Pierre Danvoye

« L’émotion ne peut pas excuser tous les excès »

Pierre Danvoye Pierre Danvoye est journaliste pour Sport/Foot Magazine.

On a repensé à François Sterchele ce week-end. Et pas seulement parce ça pleurait à Bruges.

Les minutes d’applaudissement, les t-shirts avec son numéro, les gerbes, les tifos in memoriam, les autres hommages… on a apprécié récemment les derniers adieux du foot belge à Grégory Mertens. Il n’y a pas qu’à Lokeren qu’on s’est souvenu de ce jeune terrassé par une panne de coeur. Très bien.

On a aussi aimé, ce week-end, au Kiel, l’organisation d’une cérémonie du souvenir pour Tim Nicot, le joueur du Beerschot décédé dans les mêmes circonstances. Mais pas tout ! Les fleurs (dont celles déposées par des supporters de l’Antwerp, c’est sûrement ça le geste de fair-play du week-end), les discours de ses proches (son frère :  » Je te donnerais le trophée du meilleur footballeur, le trophée du meilleur danseur en sous-vêtements sur les tables, même le trophée du pire idiot « ), la haie d’honneur formée par des jeunes du club, les longs applaudissements au son de You’ll never walk alone, c’était parfait. Par contre, l’urne (mauve !) avec ses cendres qui a longé le terrain dans une espèce de voiture de cirque, ça c’était un peu too much, un peu cheap. Applaudir, chanter, être en pensées avec la famille et les coéquipiers, ok. Mais amener des cendres dans un stade, non, là on a du mal à suivre.

Des applaudissements, des fleurs, des discours, des chants, de l’émotion… très bien. Des cendres dans un stade, dans une urne flashy et sur une voiture de cirque… ça ne passe pas.
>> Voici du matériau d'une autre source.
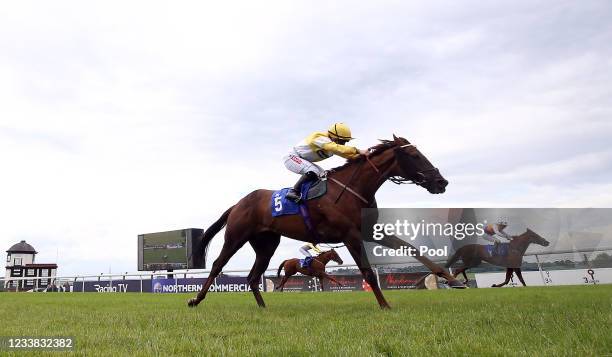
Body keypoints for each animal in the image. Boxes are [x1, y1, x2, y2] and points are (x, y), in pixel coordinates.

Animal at [189, 134, 462, 308]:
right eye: (415, 155)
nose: (442, 182)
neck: (353, 189)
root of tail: (238, 203)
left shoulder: (369, 230)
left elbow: (410, 248)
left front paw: (452, 279)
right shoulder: (350, 235)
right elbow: (367, 271)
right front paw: (385, 305)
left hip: (266, 245)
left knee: (253, 277)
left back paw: (263, 307)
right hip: (236, 236)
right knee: (217, 265)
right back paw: (196, 300)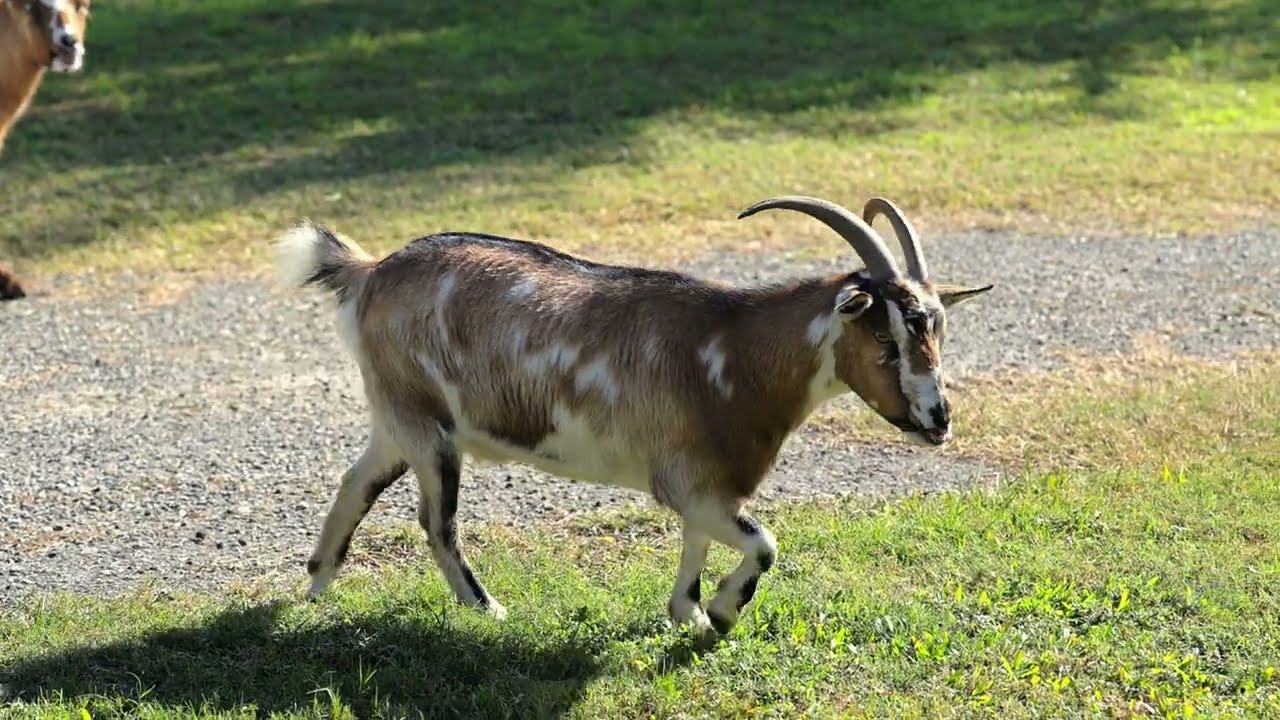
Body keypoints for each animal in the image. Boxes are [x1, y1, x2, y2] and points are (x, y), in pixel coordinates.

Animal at [275, 195, 992, 635]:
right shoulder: (684, 482)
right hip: (428, 429)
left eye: (938, 329)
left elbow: (701, 546)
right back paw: (487, 610)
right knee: (435, 521)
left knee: (356, 483)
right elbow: (764, 544)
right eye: (886, 338)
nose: (939, 419)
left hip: (398, 422)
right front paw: (724, 611)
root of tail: (369, 273)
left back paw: (313, 593)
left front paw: (691, 614)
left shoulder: (709, 485)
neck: (734, 349)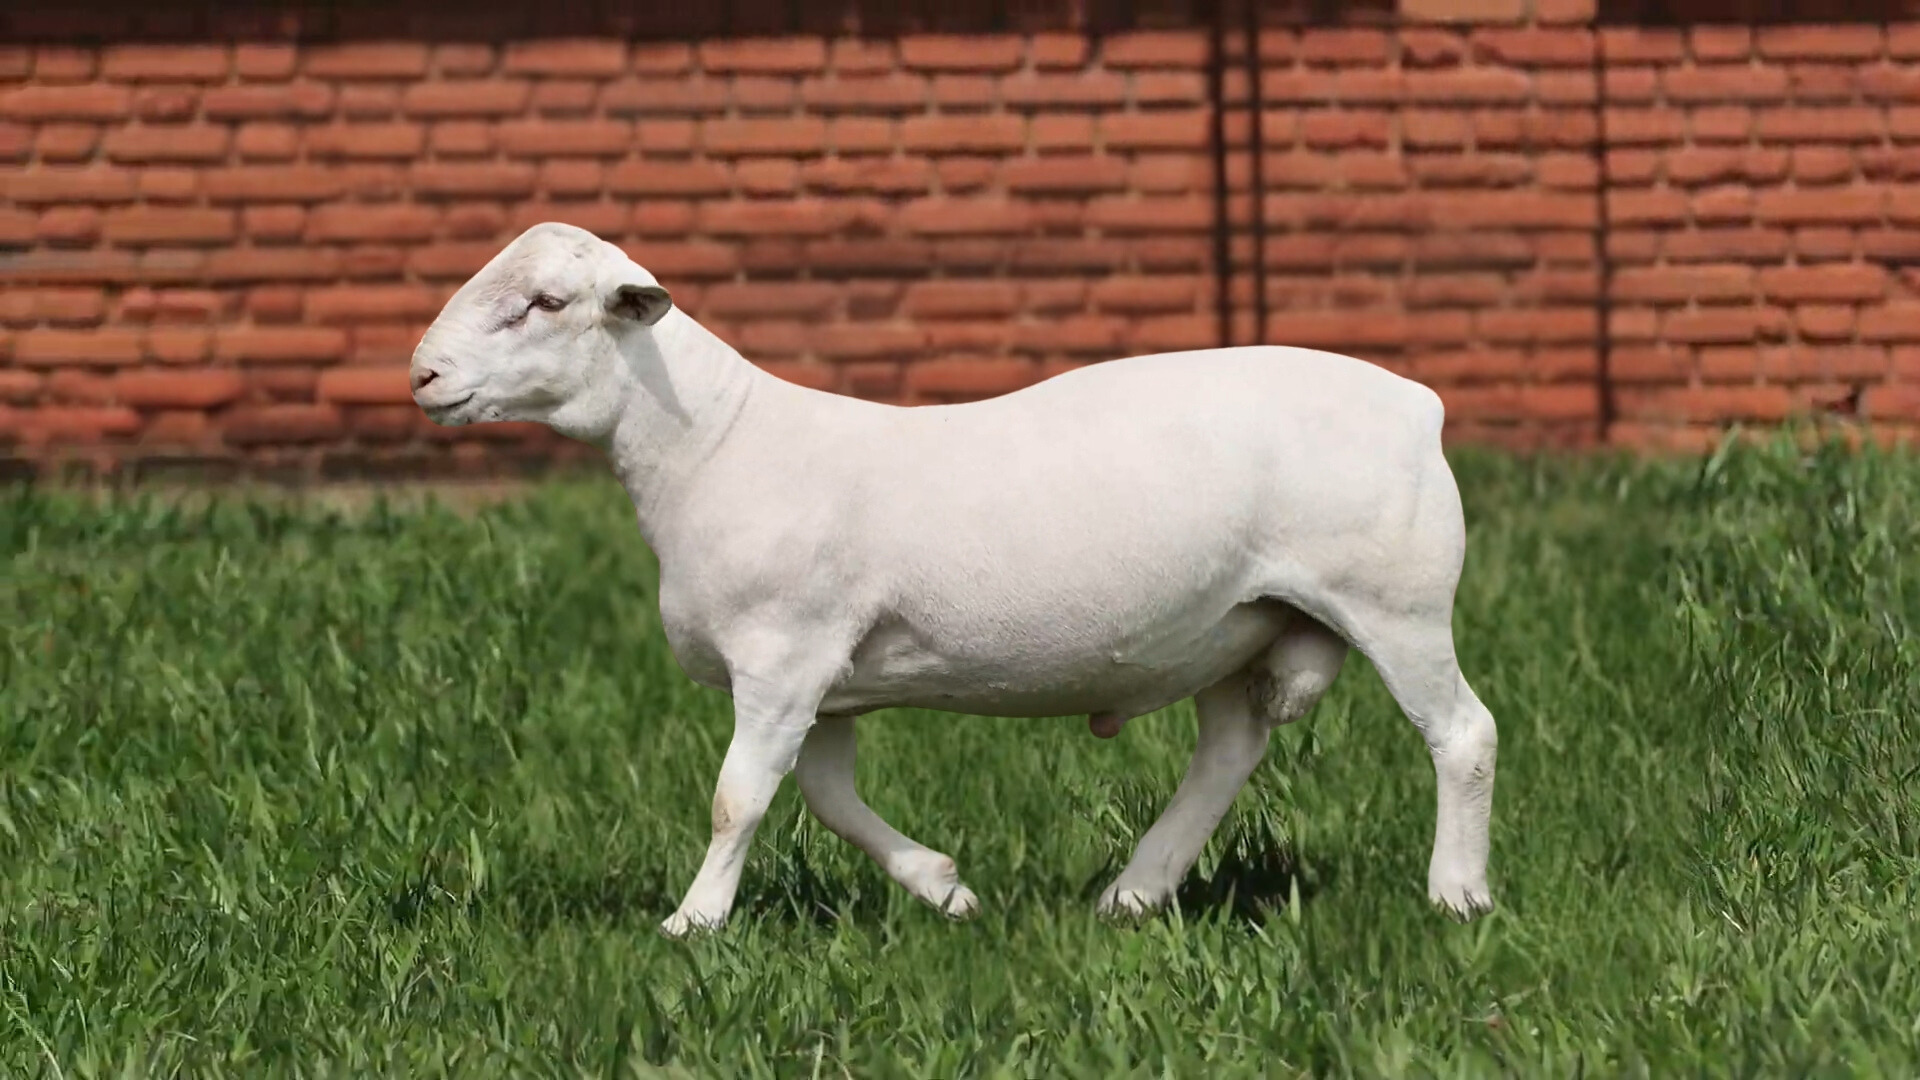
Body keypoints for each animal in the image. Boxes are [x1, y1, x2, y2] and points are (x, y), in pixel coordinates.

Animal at [410, 222, 1499, 938]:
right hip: (1242, 619)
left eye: (547, 304)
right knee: (1228, 750)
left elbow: (739, 799)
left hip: (1396, 601)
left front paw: (694, 926)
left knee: (1464, 736)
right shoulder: (823, 681)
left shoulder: (782, 657)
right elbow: (825, 796)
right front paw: (945, 888)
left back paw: (1457, 896)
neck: (713, 441)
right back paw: (1133, 895)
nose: (422, 375)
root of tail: (1418, 402)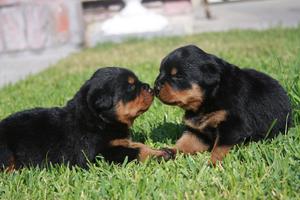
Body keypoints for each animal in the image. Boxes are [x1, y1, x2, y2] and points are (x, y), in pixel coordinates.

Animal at [0, 67, 172, 170]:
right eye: (130, 87)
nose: (149, 87)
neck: (99, 120)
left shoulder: (120, 141)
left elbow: (136, 144)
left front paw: (162, 150)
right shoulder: (97, 154)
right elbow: (136, 150)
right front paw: (161, 155)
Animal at [154, 45, 292, 164]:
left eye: (178, 76)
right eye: (160, 72)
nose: (155, 87)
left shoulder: (233, 126)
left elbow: (219, 148)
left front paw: (211, 163)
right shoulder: (197, 132)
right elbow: (185, 142)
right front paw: (168, 151)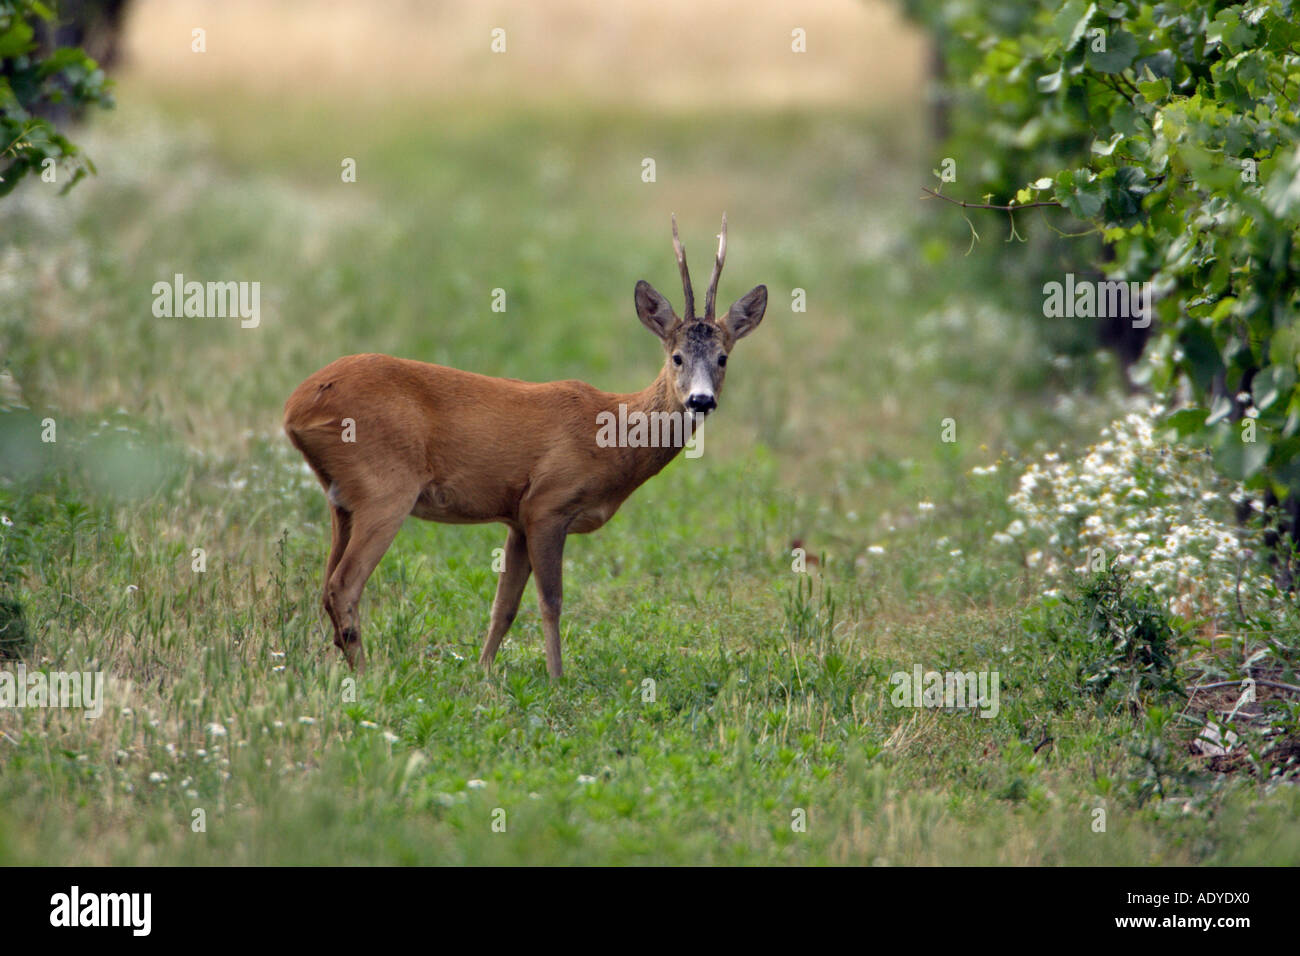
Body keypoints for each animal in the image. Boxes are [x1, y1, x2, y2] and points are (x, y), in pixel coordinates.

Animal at [283, 214, 767, 677]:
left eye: (723, 357)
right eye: (677, 357)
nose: (701, 400)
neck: (613, 434)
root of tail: (295, 408)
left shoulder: (516, 517)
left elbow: (504, 607)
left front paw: (482, 674)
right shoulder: (548, 503)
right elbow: (551, 601)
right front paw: (556, 679)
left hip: (342, 500)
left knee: (326, 585)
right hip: (386, 487)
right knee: (343, 585)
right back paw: (368, 677)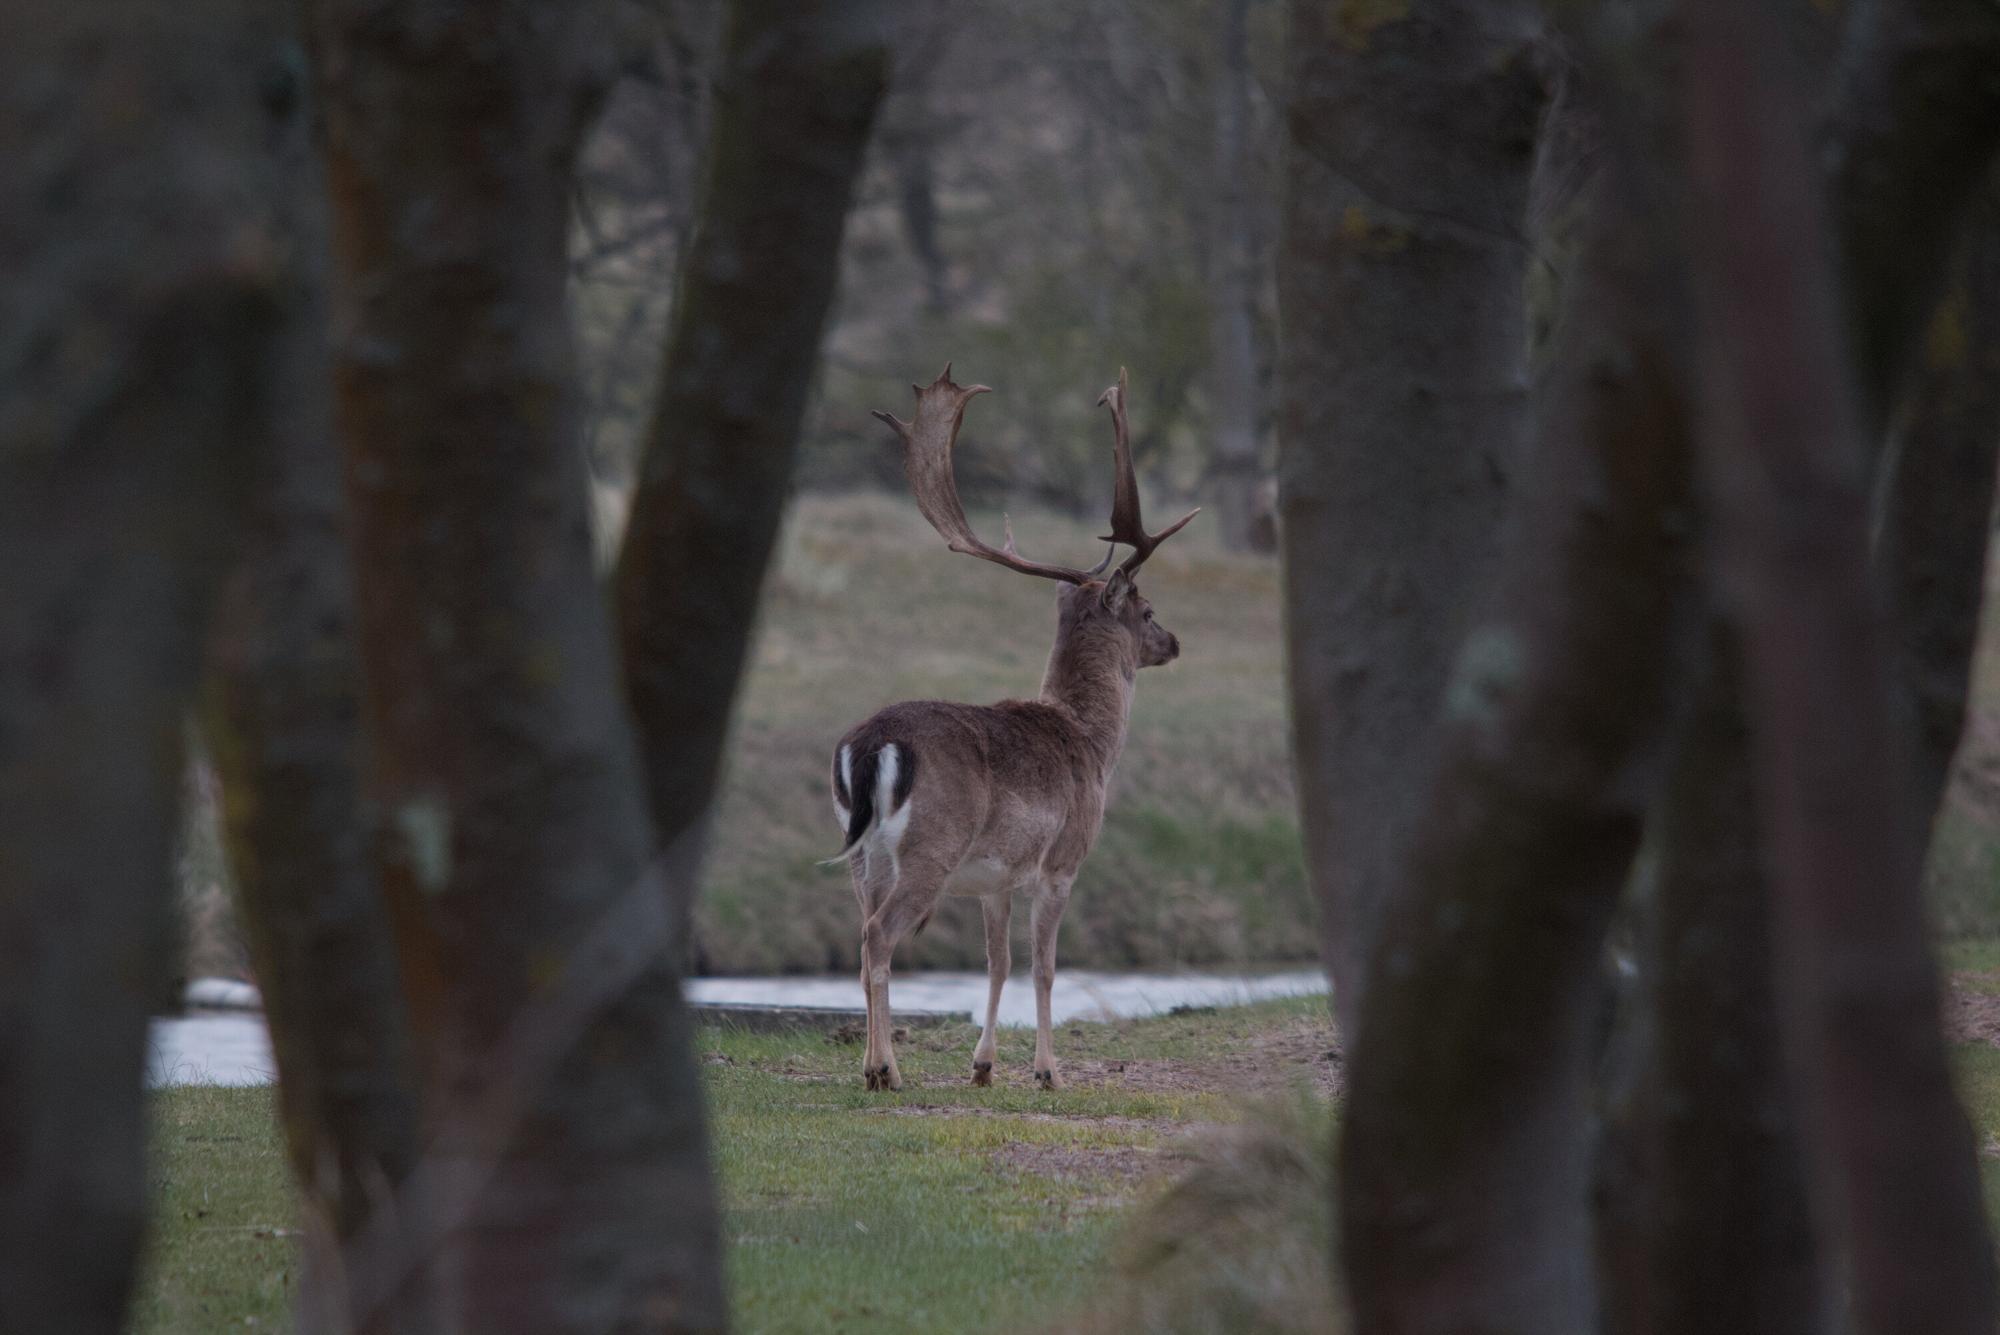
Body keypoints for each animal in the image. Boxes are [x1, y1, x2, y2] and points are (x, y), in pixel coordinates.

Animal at [828, 365, 1197, 1092]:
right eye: (1147, 608)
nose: (1173, 642)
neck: (1092, 743)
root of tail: (869, 745)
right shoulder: (1061, 862)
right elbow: (1044, 967)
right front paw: (1050, 1072)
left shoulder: (995, 879)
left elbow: (995, 963)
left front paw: (984, 1066)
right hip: (930, 848)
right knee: (879, 936)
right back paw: (885, 1070)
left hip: (861, 853)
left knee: (861, 936)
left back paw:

Et donc, on a repensé à François Sterchele. On vient de fêter le septième anniversaire de son décès. En voyant des larmes dans le stade du Beerschot où il avait buté, on a pensé à lui. Et aussi en observant les scènes de joueurs et supporters inconsolables à Bruges, dimanche, après la défaite contre Gand. Synonyme de dernières illusions de titre envolées. Sur la même pelouse, en 2008, il y avait eu un hommage magnifique à Sterchele. On se souvient tous de cette immense bâche sur laquelle il était représenté, de joueurs en pleurs avant un match, dont un Jonathan Blondel qui semblait le plus inconsolable. C’était poignant mais c’était vrai, naturel. Non, cette urne mauve, ça ne passe toujours pas… L’émotion ne peut pas excuser tous les excès. Elle ne peut pas justifier le voyeurisme. Quelle sera la prochaine étape ? Une dépouille qui fera le tour des tribunes ?

Pour en revenir à Sterchele… Il est toujours là, dans les esprits, et pas seulement au travers de cette 23e minute de jeu pendant laquelle les supporters de Bruges continuent à l’applaudir. Il est toujours là, aussi, via la Sterchele Cup, un tournoi pour jeunes dont l’édition 2015 se tiendra à la fin du mois. Ça, c’est un hommage, un vrai. Pur, sain, sans tralalas. Rest in peace, Grégory, Tim, François. Mais sobrement.

Des applaudissements, des fleurs, des discours, des chants, de l’émotion… très bien. Des cendres dans un stade, dans une urne flashy et sur une voiture de cirque… ça ne passe pas.